Please, could you print all the lines below exactly, leaving out the pictures?
--- Exercise materials Enclosed Below ---
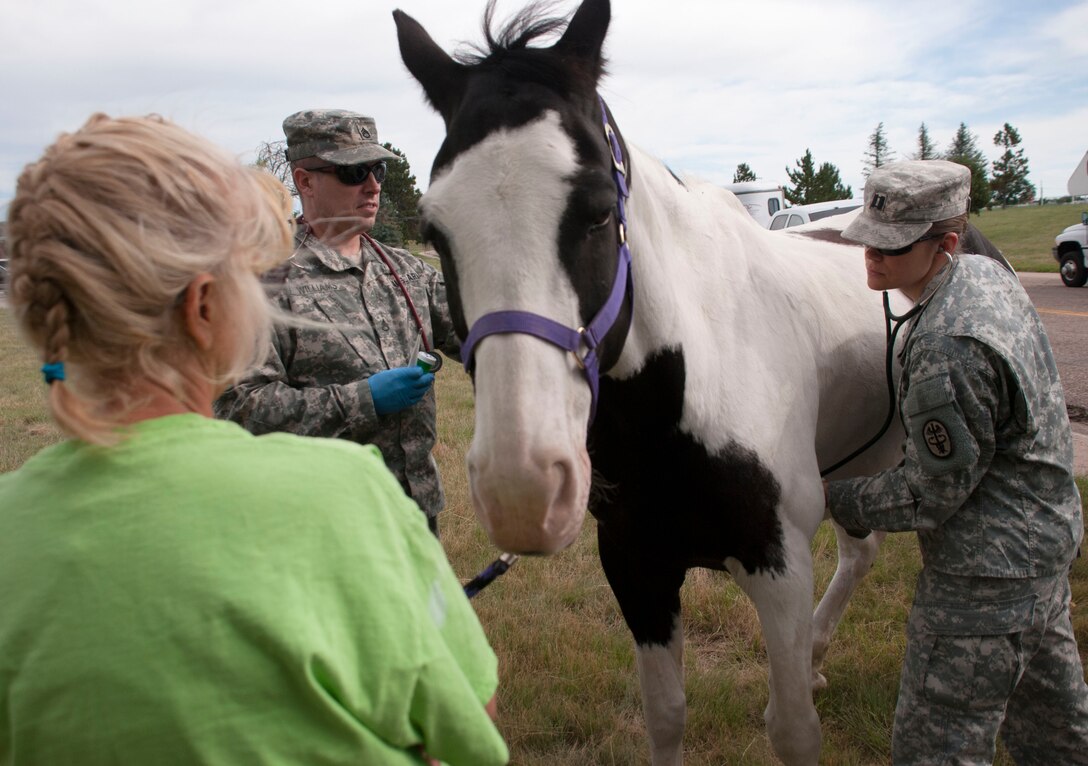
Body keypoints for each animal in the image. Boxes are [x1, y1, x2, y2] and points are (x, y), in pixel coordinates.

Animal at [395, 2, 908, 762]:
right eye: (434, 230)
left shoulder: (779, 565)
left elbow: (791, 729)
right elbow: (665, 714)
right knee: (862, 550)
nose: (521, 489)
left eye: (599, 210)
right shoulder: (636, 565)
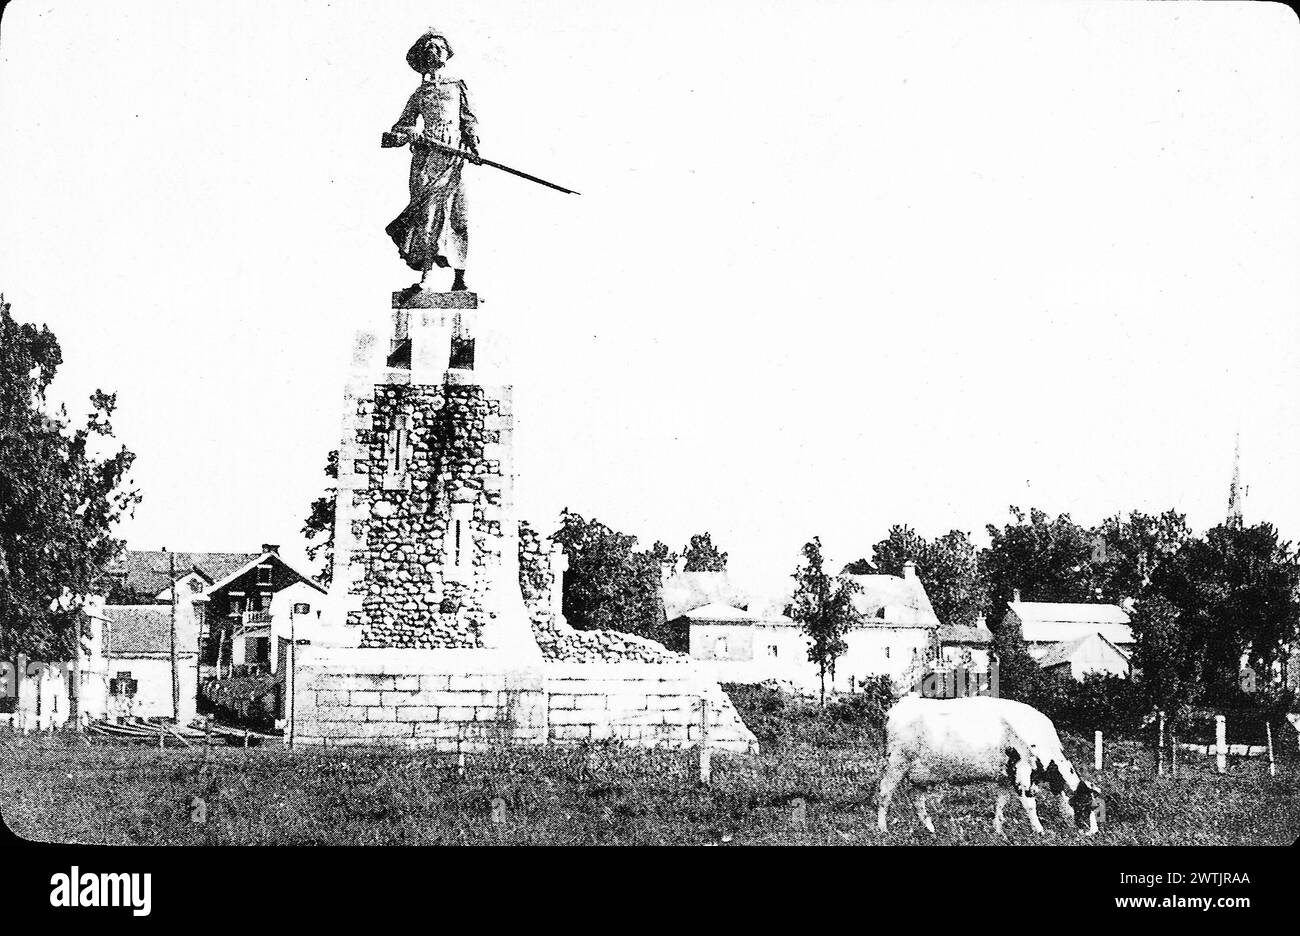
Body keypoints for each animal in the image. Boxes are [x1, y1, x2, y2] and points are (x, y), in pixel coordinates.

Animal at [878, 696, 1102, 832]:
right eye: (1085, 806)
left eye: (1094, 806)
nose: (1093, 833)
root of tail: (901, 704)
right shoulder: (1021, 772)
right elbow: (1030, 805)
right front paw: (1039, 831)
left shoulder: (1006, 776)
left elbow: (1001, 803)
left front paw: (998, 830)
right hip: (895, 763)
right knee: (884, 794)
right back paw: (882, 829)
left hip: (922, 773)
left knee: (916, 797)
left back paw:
--- End of Enclosed Exercise materials ---
▶ [Output of the exercise]
Body keypoints for each animal in the image. Boxes are [x1, y1, x2, y2] and points are (x, y), in pixel coordinates.

Animal at [395, 2, 908, 762]:
right eye: (434, 230)
left shoulder: (779, 565)
left elbow: (791, 729)
right elbow: (665, 714)
right knee: (862, 550)
nose: (521, 489)
left eye: (599, 210)
right shoulder: (636, 565)
Body keypoints for each animal in the image. Boxes are [x1, y1, x2, y2] and points are (x, y), in pixel coordinates.

Animal at [878, 696, 1102, 832]:
right eye: (1085, 806)
left eye: (1094, 806)
nose: (1093, 833)
root of tail: (901, 704)
right shoulder: (1021, 772)
right elbow: (1030, 805)
right front paw: (1039, 831)
left shoulder: (1006, 776)
left elbow: (1001, 803)
left front paw: (998, 830)
right hip: (895, 763)
right knee: (884, 794)
right back paw: (882, 829)
left hip: (922, 773)
left knee: (916, 797)
left back paw:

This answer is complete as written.